Having cut my teeth on Super Mario Bros., it really came as quite a surprise to find out just how different Donkey Kong was. Sure, both were platformers but that was the only two things the games had in common. I was still new to the gaming world of which I was quickly becoming enthralled with, so the very notion that other types of games outside of Super Mario Bros. did exist was strange, but intriguing.

It all started here.

The story of Donkey Kong was simple. Carpenter named Jumpman, who we'd later come to know as Mario, owns big ape named Donkey Kong. Jumpman mistreats Donkey Kong. To get back at his owner, DK kidnaps Jumpman's girlfriend known as Lady, who would later be called Pauline. Perhaps abduction is a little too far but the game needed to do something to warrant DK being the villain, so here we are. I think this was one of the first, if not the first damsel in distress plots for video games, making it a pretty groundbreaking thing for its time.

My struggle with Donkey Kong was very real. Each stage was a single screen and while that meant I could clearly see where the end point was, that didn't do me much good in the grand scheme of things because I was all kinds of scrubtacular. The first level alone was an uphill battle in more ways than one. Atop the construction site, DK had an endless supply of barrels that he would rain down upon me. Sometimes they would roll down the ramps that the steel girders made, other times they would fall straight down. The worst was when they would role down the ladders I was climbing. Add in sentient fire to the mix and you have one very nerve-wrecked kid. It wasn't long ago that I'd gotten the hang of jumping on turtles while walking right. Now I've got a game that tasks me with dealing with a revenge driven ape, barrels that come at you in multiple directions and fire all on the opening stage? It was enough to nearly send my child mind into overload.

Mario did not have the controls in Donkey Kong that Super Mario Bros. made me so accustomed to. His jump height couldn't be controlled, you could only walk, not run and he actually felt a lot stiffer in this game. What's worse is that Mario was noticeably weaker. Mario could not fall very fall at all or he would die. I'm guessing his legs were made of toothpicks because after falling from insane heights in Super Mario Bros. and surviving and then playing a game where Mario perishes from falling a few feet was incredibly jarring. I can clearly remember the "ARE YOU SERIOUS?!" look on my face when happened for the first time.

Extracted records

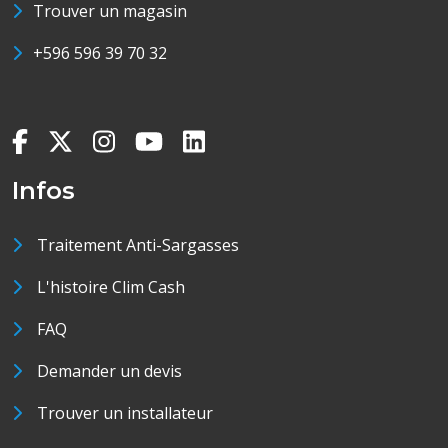
Trouver un magasin
+596 596 39 70 32
Infos
Traitement Anti-Sargasses
L'histoire Clim Cash
FAQ
Demander un devis
Trouver un installateur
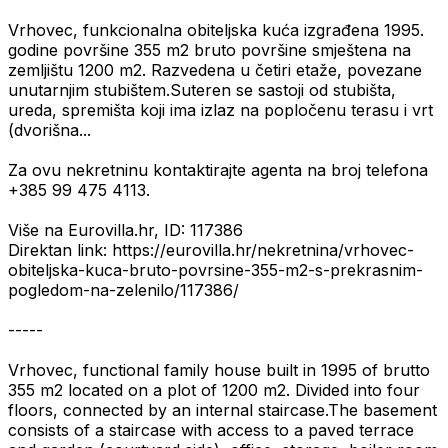
Vrhovec, funkcionalna obiteljska kuća izgrađena 1995.
godine površine 355 m2 bruto površine smještena na
zemljištu 1200 m2. Razvedena u četiri etaže, povezane
unutarnjim stubištem.Suteren se sastoji od stubišta,
ureda, spremišta koji ima izlaz na popločenu terasu i vrt
(dvorišna...
Za ovu nekretninu kontaktirajte agenta na broj telefona
+385 99 475 4113.
Više na Eurovilla.hr, ID: 117386
Direktan link: https://eurovilla.hr/nekretnina/vrhovec-
obiteljska-kuca-bruto-povrsine-355-m2-s-prekrasnim-
pogledom-na-zelenilo/117386/
-----
Vrhovec, functional family house built in 1995 of brutto
355 m2 located on a plot of 1200 m2. Divided into four
floors, connected by an internal staircase.The basement
consists of a staircase with access to a paved terrace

WHAT THIS TASK INVOLVES:
Write out the Donkey Kong text above, everything from "The story of" down to "for its time.".

THE COMPLETED TASK:
The story of Donkey Kong was simple. Carpenter named Jumpman, who we'd later come to know as Mario, owns big ape named Donkey Kong. Jumpman mistreats Donkey Kong. To get back at his owner, DK kidnaps Jumpman's girlfriend known as Lady, who would later be called Pauline. Perhaps abduction is a little too far but the game needed to do something to warrant DK being the villain, so here we are. I think this was one of the first, if not the first damsel in distress plots for video games, making it a pretty groundbreaking thing for its time.